The impact didn’t kill them. She outlined them in the same cold blue flame she sent into the arena, letting them try to run as she poured more power out and up and into every corner and support of the building. The former Captains of the Guard had barely reached what remained of the road before she tightened the magic down into itself, breaking the walls and crushing the twins where they stood.
It still wasn’t enough.
She brought the lightning to bear, bolt after bolt striking the arena. Lightning struck until the walls were no more than rubble and the banners were burned black. Again she pulled at the ground and again it answered, heaving and shaking until the arena and everything around it was nothing more than debris.
Melody’s circuit of the town brought her to the stable and she paused outside, listening to the horses in their stalls scream in fear. She remembered the stable. She remembered the fear.
She broke open every door at once with just a lift of her chin, and let her memories burn. In moments, raging flames drove the terrified horses out into the transformed town— the fire so hot that not even the steady rain could ease it. The stable would burn into nothing. The room beneath it would do the same.
Nothing was safe, no structure escaped her notice. Tents were uprooted. Shops were destroyed. By the time she realized how exhausted she was, most of the town had been leveled. She released the thunder and let the rain slow as she stepped through the wreckage of the Inn where she and Jovan had lain together just hours before, before Garen had—
A thought occurred to Melody as she looked at the few buildings still standing. The warehouses over the subterranean homes of the magic users were only partially destroyed, several walls still stood and the lightning had spared many of them. Aellielle’s body had been the only one near Garen. Every burned body she had seen on the other bonfires had been an adult.
Where were the children?
Melody’s gut twisted, and she began to make her way towards the warehouses.
2
The girl grew stronger.
So did he. The ancient man - though no longer a man - existed in a place that was not a place, waiting. He had first felt the girl as a threat he was unable to name, merely a shadow he could not directly discern, hovering on the farthest edge of his awareness. But that was changing.
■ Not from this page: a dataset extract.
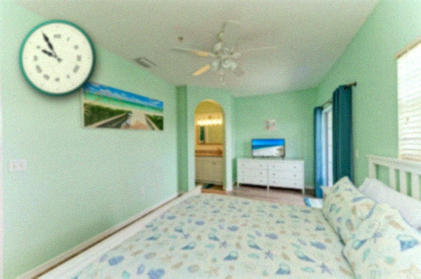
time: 9:55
In the halls of his Witherin she had been nothing, a guttering candle in an endless void. On his island, though, she had been more. And now… He could feel her progress, and the speed of it. Power moved to her and through her in ways unseen since he himself walked the world. She must die - before he manifested. He could not risk her learning to control the staggering depths of the magic within her.
He exerted his will, and drew one of his attendants close. Get her. The command had to be simple, for the dead did not think, they merely obeyed. Kill her. He implanted the taste of the girl’s magic into the creature’s consciousness. Appearances changed, but that kind of power was unmistakable. The servant would hunt the girl, and then it would kill her. He almost envied it.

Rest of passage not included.